Strawman Arguments Prevail in this Book
Shapiro is in the new crop of right-wingers attempting to appeal to the graying, shrinking, overwhelmingly white talk radio audience. The book notes Shapiro's impressive educational credentials, which makes his McCarthyite approach and appalling ignorance of basic issues in the book all the more egregious. A notable example of the Shapiro's supercilious tone and the lack of grasp of simple fundamental issues is his approach to the "chickenhawk" issue.
The term "chickenhawk" was coined in the 1990's (about 30 years too late) to describe the phony machismo of many pro-war advocates who took great effort to avoid the dangers of combat (through clever means such as rigged draft boards, questionable medical deferments, and "champagne units"--more on this later). Taking his cue from the right's playbook for the last 45 years, Shapiro addresses this issue in the chapter Shapiro sneeringly titled, "Anti-Patriotic Bullies": "Leftists routinely called President [George W.] Bush a chickenhawk, even though he served in the Air National Guard, because his daughters didn't join the military. (Bill Clinton, who actually dodged the draft, was not a chickenhawk, presumably because he is pro-abortion and raised taxes)."

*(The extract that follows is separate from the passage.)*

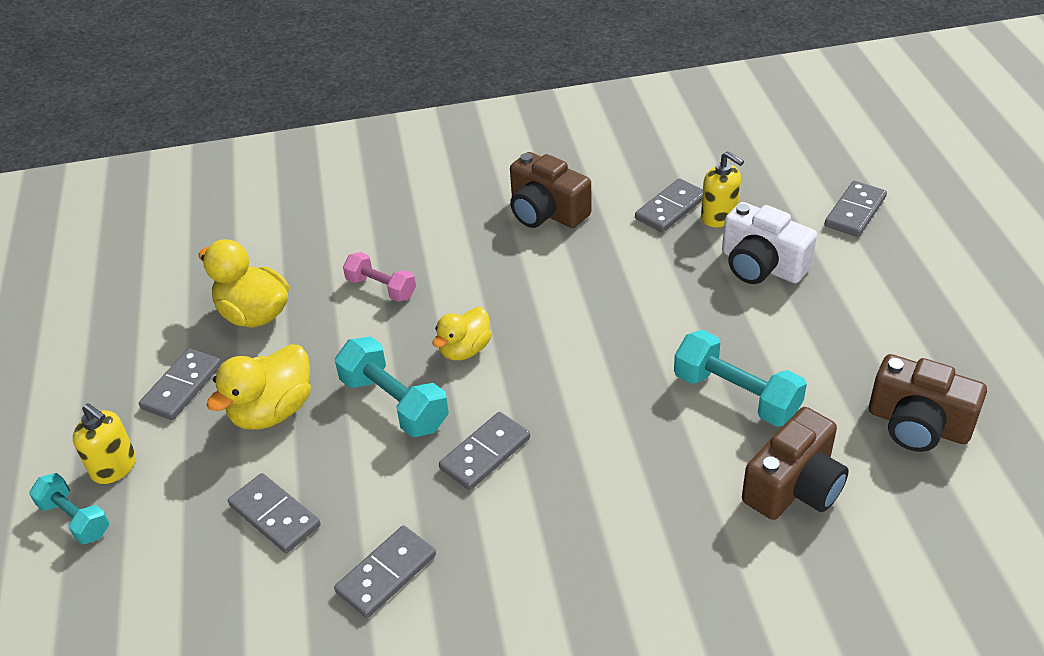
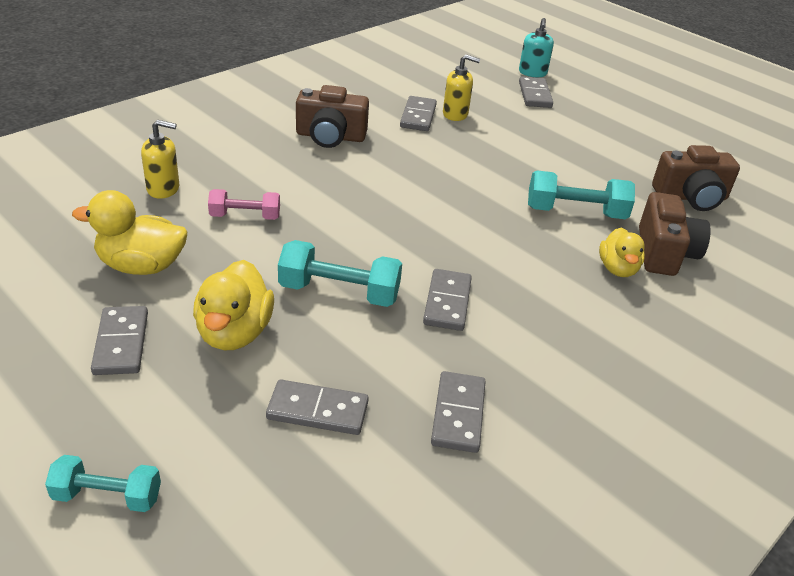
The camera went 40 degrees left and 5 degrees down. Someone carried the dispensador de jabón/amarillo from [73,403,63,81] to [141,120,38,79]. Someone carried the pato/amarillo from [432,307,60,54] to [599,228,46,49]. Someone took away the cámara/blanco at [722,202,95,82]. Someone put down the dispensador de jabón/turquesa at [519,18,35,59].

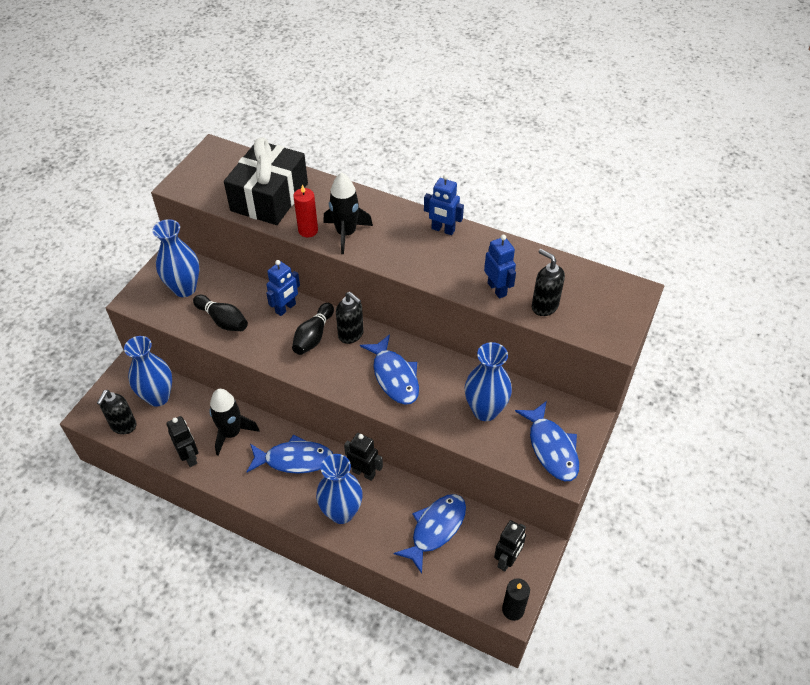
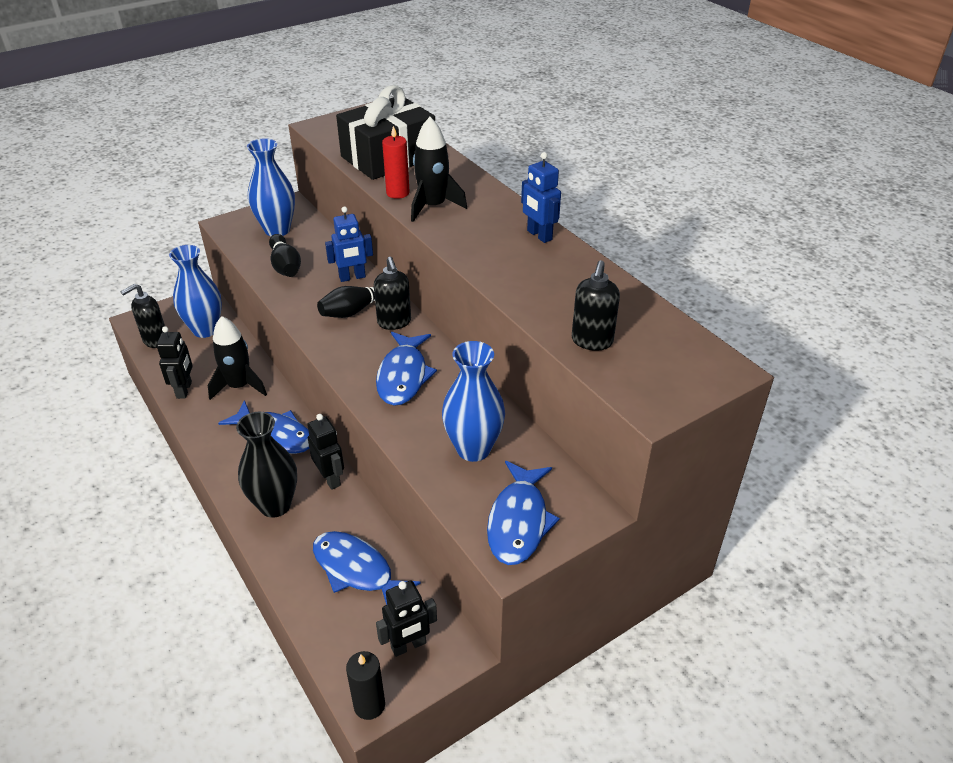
The camera went 30 degrees right and 10 degrees down. Someone repainted the florero/azul at [316,454,47,70], which became the florero/negro at [236,412,61,106]. Someone rotated the pez/azul at [394,494,72,80] by 120 degrees counterclockwise. Someone took away the robot/azul at [484,235,32,64]. Someone rotated the dispensador de jabón/negro at [532,249,33,67] by 150 degrees counterclockwise.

This passage illustrates either abysmal obtuseness or intellectual dishonesty. Bush's chickenhawk status has nothing to do with his daughters; it has everything to do with his own actions. After Bush graduated from Yale (and no longer had a student deferment), Bush's father, George H.W. Bush (who, by the way, voted for the Vietnam War), used his influence to push Bush the Younger to the front of the very long line to get into the Texas Air National Guard. The reason there was such a long line was not that large numbers of Texans were interested in the Air National Guard; rather, it was because it was an open secret that it was a notorious "champagne unit." A champagne unit is a reserve or National Guard unit that, during times of national conscription, serves to protect the pampered progeny of the influential from the dangers of the wars they supported (and whose stock portfolios were often fattened by a wartime economy). The prevailing thought among much of the American elite of the time was that dying in Vietnam was for the little guy---i.e., Appalachians, inner-city blacks, and men living in the barrio. One of Bush's professors at the Harvard business school noted how Bush swaggered around in his Texas Air National Guard bomber jacket and bragged that even though he was pro-war, he used his father's pull to get a spot in the Guard. Yuck!
Shapiro also demonstrates ignorance of the concept in his discussion of Bill Clinton. Under no circumstances could Clinton be considered a chickenhawk. Certainly Clinton didn't want to go to Vietnam but he didn't want any other Americans to go either.
Shapiro is obviously bright. It's a pity that he prostituted a promising intellect to try to become the next Rush Limbaugh.